__DIRECTIONS FOR THIS TASK__. Would you please copy each line of the listing that mentions "image"?

__DATA__.
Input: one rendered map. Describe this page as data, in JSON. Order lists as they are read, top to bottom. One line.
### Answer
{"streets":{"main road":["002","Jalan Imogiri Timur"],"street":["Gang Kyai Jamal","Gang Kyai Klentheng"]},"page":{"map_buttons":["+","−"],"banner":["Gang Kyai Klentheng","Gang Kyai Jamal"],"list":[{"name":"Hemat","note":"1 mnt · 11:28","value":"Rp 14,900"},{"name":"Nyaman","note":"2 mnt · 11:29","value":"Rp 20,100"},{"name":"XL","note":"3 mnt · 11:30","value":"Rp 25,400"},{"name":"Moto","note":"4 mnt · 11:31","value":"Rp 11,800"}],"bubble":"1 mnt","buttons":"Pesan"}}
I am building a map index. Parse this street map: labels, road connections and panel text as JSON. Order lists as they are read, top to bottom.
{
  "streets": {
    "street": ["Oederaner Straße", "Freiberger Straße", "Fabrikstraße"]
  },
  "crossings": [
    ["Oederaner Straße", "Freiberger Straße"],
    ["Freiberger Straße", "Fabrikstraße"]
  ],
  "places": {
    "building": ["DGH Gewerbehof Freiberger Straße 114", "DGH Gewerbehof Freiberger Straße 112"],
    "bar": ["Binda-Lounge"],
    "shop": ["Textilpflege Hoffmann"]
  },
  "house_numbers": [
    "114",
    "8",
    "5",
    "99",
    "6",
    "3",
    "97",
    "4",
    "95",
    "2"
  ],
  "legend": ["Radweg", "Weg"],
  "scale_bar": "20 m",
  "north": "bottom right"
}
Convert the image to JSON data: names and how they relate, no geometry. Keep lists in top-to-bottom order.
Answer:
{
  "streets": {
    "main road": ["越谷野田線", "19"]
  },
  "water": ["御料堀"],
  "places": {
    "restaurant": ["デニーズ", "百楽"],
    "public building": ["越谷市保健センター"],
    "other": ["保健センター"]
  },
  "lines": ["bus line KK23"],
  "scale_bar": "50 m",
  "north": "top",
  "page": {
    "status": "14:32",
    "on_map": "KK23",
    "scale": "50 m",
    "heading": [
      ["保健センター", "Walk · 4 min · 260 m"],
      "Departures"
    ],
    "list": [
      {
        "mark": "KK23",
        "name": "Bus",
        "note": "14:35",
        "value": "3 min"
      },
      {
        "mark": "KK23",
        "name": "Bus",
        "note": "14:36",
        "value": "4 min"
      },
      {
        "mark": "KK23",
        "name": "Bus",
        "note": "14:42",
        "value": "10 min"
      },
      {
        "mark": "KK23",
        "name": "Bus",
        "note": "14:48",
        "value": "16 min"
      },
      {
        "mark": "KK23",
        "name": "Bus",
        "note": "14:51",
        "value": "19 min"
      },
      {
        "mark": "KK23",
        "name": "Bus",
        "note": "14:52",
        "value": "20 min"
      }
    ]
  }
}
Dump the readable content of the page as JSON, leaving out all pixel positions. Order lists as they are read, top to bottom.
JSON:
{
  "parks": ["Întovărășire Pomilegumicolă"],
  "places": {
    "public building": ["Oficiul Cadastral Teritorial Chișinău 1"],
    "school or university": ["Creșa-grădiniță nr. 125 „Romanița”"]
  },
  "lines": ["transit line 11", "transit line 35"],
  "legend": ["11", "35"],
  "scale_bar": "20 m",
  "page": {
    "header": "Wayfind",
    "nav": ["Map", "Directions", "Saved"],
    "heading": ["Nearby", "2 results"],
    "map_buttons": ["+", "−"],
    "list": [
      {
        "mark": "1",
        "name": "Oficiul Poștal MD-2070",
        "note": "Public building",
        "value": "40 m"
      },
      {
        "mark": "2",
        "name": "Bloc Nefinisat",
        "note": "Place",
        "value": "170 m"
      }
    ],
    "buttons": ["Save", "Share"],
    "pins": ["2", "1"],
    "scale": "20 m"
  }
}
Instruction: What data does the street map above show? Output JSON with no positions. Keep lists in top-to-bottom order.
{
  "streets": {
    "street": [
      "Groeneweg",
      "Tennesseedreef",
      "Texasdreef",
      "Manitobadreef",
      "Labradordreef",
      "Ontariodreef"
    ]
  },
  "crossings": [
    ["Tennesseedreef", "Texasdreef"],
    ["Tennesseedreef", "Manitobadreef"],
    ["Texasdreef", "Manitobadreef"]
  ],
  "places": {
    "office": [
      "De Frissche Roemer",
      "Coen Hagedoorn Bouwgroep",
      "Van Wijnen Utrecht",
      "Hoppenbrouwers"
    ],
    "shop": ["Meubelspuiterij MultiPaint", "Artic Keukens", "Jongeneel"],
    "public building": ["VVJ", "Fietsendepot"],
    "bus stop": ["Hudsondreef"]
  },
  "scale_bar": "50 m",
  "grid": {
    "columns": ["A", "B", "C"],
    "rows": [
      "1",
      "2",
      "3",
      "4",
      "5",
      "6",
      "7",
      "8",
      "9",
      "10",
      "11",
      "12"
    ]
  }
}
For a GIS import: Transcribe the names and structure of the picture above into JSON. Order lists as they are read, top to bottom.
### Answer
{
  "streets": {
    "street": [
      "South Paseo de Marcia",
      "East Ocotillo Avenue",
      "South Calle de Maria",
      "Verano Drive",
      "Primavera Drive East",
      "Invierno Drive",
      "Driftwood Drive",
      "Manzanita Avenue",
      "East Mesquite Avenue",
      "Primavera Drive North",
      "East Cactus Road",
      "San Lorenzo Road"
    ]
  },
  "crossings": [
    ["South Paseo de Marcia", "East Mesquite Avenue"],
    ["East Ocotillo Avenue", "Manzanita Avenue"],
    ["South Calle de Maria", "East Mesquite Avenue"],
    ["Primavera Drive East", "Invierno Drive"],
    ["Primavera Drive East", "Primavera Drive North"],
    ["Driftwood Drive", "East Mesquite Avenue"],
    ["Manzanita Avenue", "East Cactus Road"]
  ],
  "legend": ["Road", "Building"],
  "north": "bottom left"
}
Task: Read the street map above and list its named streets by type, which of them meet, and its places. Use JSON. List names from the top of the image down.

__RESULT OF THIS TASK__.
Convert the image to JSON data: names and how they relate, no geometry. Keep lists in top-to-bottom order.
Task: Read the street map above and list its named streets by type, which of them meet, and its places. Use JSON. List names from the top of the image down.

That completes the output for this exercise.